İstanbul Valiliği'nin suç duyurusunda bulunmasının ardından Özgür-Der'in kapatılması için açılan dava karara bağlandı. Mahkeme, Dernekler Kanunu'na aykırı hareket ettikleri gerekçe gösterilerek dava açılan Özgür Der'in kapatılması talebini reddetti.
Fatih 2. Asliye Ceza Mahkemesi'nde görülen karar duruşmasında Özgür-Der hakkında açılan kapatma davası reddedildi. "Resmi Törenleri Boykot Çağrısı" nedeniyle yargılanan Özgür-Der hakkındaki kapatma davasının reddedilmesi sonrası dernek üyeleri Fatih Adliyesi önünde basın açıklaması yaptı. Davada Özgür-Der'i savunan avukatlar adına konuşan Necati Ceylan, böyle bir davanın açılmasını eleştirdi. Başörtülülerin maruz kaldığı ayrımcılık hakkında yayınlanan bir basın bildirisinin bir derneği kapatma gerekçesi yapıldığına ve bunun hukuksuzluğuna dikkat çeken Ceylan, kapatma kararının çıkmamasını olumlu karşıladıklarını belirtti.

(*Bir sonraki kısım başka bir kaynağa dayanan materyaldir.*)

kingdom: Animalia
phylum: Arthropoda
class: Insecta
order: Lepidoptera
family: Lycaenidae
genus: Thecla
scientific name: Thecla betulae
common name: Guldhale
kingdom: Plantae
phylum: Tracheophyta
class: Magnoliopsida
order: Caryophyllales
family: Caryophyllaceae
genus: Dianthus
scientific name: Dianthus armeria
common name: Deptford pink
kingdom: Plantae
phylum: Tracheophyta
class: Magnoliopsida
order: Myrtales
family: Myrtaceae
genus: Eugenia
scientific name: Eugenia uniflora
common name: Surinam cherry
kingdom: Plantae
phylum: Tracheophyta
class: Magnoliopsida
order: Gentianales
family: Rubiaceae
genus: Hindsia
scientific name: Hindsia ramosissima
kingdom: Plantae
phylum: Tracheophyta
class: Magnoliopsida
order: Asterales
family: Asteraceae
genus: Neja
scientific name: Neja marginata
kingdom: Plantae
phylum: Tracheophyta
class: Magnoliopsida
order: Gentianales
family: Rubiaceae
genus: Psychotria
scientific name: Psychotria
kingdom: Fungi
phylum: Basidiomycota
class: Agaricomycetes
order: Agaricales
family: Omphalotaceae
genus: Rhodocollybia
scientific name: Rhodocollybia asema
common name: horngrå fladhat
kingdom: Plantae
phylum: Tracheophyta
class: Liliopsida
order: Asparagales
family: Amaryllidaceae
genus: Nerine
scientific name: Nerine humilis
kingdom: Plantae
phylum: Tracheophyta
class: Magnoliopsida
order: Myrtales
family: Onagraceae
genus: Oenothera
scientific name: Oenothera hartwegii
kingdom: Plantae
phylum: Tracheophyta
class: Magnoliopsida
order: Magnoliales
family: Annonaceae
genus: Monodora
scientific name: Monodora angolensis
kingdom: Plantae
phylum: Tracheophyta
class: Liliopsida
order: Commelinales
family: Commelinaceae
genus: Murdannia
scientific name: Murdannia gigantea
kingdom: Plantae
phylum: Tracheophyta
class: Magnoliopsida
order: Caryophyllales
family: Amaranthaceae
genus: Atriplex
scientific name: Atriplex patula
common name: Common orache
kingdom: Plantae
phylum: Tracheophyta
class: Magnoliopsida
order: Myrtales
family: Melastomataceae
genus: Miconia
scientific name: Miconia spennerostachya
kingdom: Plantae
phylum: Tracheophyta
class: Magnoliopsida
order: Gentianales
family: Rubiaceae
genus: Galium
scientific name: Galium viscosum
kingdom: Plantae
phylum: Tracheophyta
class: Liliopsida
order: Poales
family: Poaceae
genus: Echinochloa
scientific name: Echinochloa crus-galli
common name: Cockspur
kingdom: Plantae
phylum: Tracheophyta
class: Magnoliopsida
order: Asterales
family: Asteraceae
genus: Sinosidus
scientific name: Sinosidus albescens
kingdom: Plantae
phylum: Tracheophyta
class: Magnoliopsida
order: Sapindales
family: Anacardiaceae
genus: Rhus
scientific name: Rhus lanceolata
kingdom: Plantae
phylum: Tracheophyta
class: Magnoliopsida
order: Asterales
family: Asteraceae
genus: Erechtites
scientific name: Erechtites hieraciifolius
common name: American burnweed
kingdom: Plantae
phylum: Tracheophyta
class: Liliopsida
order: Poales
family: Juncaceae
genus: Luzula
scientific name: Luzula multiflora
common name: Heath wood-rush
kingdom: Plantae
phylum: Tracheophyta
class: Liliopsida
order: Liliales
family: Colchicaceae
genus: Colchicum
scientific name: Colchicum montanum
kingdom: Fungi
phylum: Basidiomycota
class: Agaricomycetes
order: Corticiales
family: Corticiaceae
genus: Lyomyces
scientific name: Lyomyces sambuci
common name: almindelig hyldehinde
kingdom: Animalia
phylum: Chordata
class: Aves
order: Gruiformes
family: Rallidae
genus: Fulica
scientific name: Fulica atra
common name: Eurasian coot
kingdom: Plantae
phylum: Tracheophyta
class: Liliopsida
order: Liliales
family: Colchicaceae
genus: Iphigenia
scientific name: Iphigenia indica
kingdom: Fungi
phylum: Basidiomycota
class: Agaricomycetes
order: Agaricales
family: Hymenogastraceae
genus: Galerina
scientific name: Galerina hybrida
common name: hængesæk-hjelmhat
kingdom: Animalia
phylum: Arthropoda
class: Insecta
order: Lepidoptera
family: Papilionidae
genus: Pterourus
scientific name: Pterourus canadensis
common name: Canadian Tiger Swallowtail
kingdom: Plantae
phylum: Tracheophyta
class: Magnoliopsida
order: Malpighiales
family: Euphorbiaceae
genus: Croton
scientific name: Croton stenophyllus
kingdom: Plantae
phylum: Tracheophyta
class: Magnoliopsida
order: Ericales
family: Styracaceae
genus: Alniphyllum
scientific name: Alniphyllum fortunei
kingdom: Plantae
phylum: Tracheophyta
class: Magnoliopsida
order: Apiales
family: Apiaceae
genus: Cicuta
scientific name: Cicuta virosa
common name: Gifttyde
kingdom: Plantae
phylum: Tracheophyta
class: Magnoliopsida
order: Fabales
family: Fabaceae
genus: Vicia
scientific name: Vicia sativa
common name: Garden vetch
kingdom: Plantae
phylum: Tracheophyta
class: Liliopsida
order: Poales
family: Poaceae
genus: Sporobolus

Özgür-Der Genel Başkanı Rıdvan Kaya, bu davaya hukuki anlamda destek veren avukatlara, Özgür-Der'le dayanışma içerisine giren vakıf-derneklere, kapatma istemine karşı slogan atıp pankart taşıyanlara ve davayı izleyen basın mensuplarına desteklerinden ötürü teşekkür etti.
Olayın geçmişi
7 Kasım 2008 tarihinde Özgür-Der Genel Merkezi, şubeleri ve bazı kardeş kuruluşlar tarafından imza edilip kamuoyuna deklare edilen "İnancımızın ve Kimliğimizin Aşağılandığı; Resmi İdeolojinin Dayatıldığı Törenlere Tavır Alalım!" başlıklı bildiri ile ilgili olarak İçişleri Bakanlığı'nın emri ile İstanbul Valiliği önce İl Özel Denetim Ekipleri tarafından bir denetim gerçekleştirdi. Özgür-Der'in söz konusu bildirisine imza veren şubeler ve diğer dernek ve vakıflar da bu süreçte İçişleri Bakanlığı'nın emriyle teftişe tabi tutuldu.
Ardından da Fatih Cumhuriyet Başsavcılığı, dernekler kanunundaki bazı maddelere istinaden "Anayasa ve kanunlarla açıkça yasaklanan amaçları veya konusu suç teşkil eden fiilleri gerçekleştirmek amacıyla kurulamaz!" hükmü gereğince Özgür-Der'in kapatılmasını talep etti. Ancak valilik makamı tarafından kaleme alınan suç duyurusunda Özgür-Der'in sadece kanuna değil aynı zamanda ahlaka da aykırı hareket ettiği iddiası yer aldı.